Task directions:
List each line in the records below that contains the string "catalogue".

Records excerpted from a collection:

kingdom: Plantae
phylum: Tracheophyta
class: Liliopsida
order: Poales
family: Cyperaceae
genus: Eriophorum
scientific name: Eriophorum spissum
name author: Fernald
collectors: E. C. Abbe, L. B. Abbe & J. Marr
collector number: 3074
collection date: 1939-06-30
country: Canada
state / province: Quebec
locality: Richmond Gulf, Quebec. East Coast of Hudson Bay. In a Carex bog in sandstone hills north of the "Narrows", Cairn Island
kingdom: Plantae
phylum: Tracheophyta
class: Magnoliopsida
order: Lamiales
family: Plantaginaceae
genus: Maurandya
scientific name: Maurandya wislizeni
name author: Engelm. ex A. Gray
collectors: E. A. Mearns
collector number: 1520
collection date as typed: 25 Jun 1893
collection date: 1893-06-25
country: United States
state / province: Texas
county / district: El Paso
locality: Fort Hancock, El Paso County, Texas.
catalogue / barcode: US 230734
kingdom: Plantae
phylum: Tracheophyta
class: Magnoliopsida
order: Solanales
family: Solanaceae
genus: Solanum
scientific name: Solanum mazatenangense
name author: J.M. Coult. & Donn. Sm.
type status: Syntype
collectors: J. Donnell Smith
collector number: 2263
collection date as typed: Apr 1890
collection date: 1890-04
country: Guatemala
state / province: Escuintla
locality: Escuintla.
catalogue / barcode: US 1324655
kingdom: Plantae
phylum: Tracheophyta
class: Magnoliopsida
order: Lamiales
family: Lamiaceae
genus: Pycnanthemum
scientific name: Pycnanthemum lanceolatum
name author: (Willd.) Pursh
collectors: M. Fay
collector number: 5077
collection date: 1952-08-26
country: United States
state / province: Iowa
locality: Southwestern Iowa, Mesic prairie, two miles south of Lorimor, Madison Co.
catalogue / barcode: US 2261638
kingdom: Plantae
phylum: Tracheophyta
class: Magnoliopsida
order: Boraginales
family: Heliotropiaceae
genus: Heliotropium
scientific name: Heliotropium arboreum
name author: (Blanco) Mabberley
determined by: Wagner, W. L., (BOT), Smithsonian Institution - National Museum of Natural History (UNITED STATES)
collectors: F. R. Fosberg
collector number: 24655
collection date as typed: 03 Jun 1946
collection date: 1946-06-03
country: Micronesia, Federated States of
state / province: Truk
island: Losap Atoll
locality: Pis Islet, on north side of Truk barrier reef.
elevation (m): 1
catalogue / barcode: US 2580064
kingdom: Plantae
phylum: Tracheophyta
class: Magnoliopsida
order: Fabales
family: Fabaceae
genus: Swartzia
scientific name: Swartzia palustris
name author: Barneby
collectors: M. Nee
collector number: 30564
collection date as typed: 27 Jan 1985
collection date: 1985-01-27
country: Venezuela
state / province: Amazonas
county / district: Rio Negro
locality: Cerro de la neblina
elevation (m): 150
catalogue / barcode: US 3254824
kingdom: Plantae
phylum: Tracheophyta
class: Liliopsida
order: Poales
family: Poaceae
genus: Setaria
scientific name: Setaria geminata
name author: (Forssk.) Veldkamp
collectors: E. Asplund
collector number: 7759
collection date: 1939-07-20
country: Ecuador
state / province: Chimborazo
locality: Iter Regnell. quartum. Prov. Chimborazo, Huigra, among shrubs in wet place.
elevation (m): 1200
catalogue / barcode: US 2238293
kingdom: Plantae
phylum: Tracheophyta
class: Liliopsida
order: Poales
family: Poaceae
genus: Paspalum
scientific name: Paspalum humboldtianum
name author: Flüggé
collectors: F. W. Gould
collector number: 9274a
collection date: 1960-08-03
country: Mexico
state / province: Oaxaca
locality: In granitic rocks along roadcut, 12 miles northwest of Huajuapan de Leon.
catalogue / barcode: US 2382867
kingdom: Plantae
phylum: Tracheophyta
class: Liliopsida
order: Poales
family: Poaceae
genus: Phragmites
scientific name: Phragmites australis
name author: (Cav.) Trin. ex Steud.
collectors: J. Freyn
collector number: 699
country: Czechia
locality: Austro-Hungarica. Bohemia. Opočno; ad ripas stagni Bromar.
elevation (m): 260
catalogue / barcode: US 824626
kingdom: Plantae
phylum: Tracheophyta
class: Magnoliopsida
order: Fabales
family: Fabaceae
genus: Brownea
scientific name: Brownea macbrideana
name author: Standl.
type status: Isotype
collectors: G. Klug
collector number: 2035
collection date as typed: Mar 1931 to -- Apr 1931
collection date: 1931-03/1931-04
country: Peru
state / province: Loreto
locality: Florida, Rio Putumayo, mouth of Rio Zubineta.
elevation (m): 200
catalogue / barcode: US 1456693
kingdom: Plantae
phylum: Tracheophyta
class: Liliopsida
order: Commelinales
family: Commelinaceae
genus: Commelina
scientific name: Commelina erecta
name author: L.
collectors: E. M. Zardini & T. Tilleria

Exercise solution:
catalogue / barcode: US 230734
catalogue / barcode: US 1324655
catalogue / barcode: US 2261638
catalogue / barcode: US 2580064
catalogue / barcode: US 3254824
catalogue / barcode: US 2238293
catalogue / barcode: US 2382867
catalogue / barcode: US 824626
catalogue / barcode: US 1456693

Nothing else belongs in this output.